Kurdisch-arabisches Bündnis erobert wichtige IS-Bastion in Ostsyrien
Im Kampf gegen die Dschihadistenmiliz Islamischer Staat (IS) ist einem kurdisch-arabischen Bündnis im Osten Syriens ein militärischer Erfolg gelungen: Nach monatelanger Belagerung gelang es den Syrischen Demokratischen Kräfte (SDF) nach Angaben von Aktivisten mit Unterstützung der US-Streitkräfte am Freitag, das Dorf Hadschin am Euphrat komplett einzunehmen. Der türkische Präsident Recep Tayyip Erdogan drohte der an der Offensive beteiligten syrischen Kurdenmiliz YPG derweil erneut mit einem Angriff.
"Nach einer Woche heftiger Kämpfe und Luftangriffe haben die SDF den IS aus Hadschin vertrieben", sagte der Leiter der Syrischen Beobachtungsstelle für Menschenrechte, Rami Abdel Rahman. Damit kontrolliert die Extremistengruppe in Syrien nur noch die beiden nahe Hadschin gelegenen Dörfer Sussa und al-Schaafa sowie Teile der weitläufigen Badija-Wüste.
Die IS-Kämpfer seien bis zum Morgen aus Hadschin vollständig vertrieben worden, sagte Abdel Rahman. Bereits am Donnerstag hätten die SDF den Ort in der Provinz Deir-Essor eingenommen, doch hätten die Dschihadisten in Tunneln am Ortsrand ausgeharrt, erklärte die oppositionsnahe Beobachtungsstelle. Demnach waren 17.000 SDF-Kämpfer an der Offensive beteiligt.

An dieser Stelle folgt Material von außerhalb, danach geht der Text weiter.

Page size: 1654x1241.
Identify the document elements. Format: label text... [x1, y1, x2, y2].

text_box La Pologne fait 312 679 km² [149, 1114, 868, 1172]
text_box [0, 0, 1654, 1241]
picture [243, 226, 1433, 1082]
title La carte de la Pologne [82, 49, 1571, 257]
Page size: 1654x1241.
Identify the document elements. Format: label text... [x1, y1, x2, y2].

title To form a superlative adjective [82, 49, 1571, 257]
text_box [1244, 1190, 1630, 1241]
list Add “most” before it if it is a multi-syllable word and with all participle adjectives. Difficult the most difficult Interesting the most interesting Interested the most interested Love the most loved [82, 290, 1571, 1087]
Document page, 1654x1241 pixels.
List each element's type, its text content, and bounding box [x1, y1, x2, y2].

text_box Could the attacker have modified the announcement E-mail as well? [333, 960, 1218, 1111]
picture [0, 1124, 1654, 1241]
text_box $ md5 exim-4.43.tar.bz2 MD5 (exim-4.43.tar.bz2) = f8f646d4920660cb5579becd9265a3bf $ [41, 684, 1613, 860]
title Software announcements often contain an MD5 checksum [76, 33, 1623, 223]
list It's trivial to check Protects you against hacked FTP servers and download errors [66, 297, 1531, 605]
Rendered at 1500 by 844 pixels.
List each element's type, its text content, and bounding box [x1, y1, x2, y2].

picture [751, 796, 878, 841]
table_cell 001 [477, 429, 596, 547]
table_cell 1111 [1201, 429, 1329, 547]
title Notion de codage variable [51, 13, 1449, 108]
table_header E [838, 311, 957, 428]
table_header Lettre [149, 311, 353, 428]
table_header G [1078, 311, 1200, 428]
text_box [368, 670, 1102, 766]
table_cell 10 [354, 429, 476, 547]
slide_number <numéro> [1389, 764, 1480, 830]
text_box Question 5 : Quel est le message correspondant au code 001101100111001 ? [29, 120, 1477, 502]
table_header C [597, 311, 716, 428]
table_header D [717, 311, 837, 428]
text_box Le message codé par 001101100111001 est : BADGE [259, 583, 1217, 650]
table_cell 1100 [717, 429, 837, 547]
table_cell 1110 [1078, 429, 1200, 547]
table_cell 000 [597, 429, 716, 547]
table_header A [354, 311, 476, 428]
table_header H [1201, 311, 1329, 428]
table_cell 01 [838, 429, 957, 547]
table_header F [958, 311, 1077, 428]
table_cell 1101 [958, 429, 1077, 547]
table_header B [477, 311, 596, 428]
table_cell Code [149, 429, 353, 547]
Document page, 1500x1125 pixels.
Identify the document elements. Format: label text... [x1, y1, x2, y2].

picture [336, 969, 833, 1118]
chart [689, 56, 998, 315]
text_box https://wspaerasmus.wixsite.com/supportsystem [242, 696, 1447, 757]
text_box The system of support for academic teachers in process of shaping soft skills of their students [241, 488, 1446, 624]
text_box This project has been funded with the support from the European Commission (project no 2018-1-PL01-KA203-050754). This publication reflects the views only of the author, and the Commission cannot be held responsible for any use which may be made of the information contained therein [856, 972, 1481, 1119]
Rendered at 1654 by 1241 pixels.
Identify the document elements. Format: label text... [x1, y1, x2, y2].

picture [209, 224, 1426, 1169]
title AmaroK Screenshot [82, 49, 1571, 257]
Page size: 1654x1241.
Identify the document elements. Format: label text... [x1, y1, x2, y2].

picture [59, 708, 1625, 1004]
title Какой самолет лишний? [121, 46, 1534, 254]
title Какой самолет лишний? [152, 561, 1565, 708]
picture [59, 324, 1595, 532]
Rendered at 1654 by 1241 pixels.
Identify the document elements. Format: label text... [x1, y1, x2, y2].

Tausende Zivilisten flohen während der Kämpfe aus der Enklave am Euphrat. Mindestens 900 Dschihadisten, 500 SDF-Kämpfer und mehr als 320 Zivilisten wurden laut der Beobachtungsstelle seit Beginn der Offensive am 10. September getötet. Die in Großbritannien ansässige Organisation bezieht ihre Informationen von Aktivisten vor Ort. Für Medien sind die Angaben kaum zu überprüfen.
Erdogan bekräftigte am Freitag seine Entschlossenheit zu einer neuen Offensive auf die Kurdenmiliz YPG. "Wir sind entschlossen, die Gebiete östlich des Euphrat zu befrieden und zu sichern", sagte Erdogan in Istanbul. Die Türkei habe bereits "genug Zeit verloren hinsichtlich der Säuberung des Terrorsumpfs" und habe "keine Geduld mehr, auch nur einen weiteren Tag zu warten".
Der türkische Präsident hatte am Mittwoch angekündigt, "in einigen Tagen" eine neue Offensive gegen die YPG östlich des Euphrat zu starten. Die Türkei betrachtet die Präsenz der Gruppe an der türkischen Südgrenze als Bedrohung, da sie eng mit der Arbeiterpartei Kurdistans (PKK) verbunden ist, die seit 1984 mit Gewalt gegen den türkischen Staat kämpft.
In den Kurdengebieten östlich des Euphrat sind allerdings rund 2000 US-Spezialkräfte zur Unterstützung der YPG stationiert. Im Fall einer türkischen Offensive droht daher eine direkte Konfrontation der Nato-Partner.
Inmitten der Spannungen wurde ein türkischer Soldat von YPG-Kämpfern in der nordsyrischen Region Afrin getötet, während in der Stadt Afrin vier Zivilisten bei einem Bombenanschlag starben. In der Nacht zum Freitag bombardierte die türkische Luftwaffe zudem 30 PKK-Stellungen am Berg Karadschak im Nordirak, wie das Verteidigungsministerium in Ankara mitteilte.
Die Kurdische Gemeinde Deutschland appellierte an die Staatengemeinschaft, einen "völkerrechtswidrigen Angriff" der Türkei auf die Kurden zu verhindern. "Wir Kurden sehen in diesem Vorhaben eine Gefahr für eine demokratische Lösung für Syrien und für die Kurden", erklärte der Verband. Die türkische Politik ziele darauf, "die kurdische Frage durch Vernichtung und Zerstörung" zu lösen.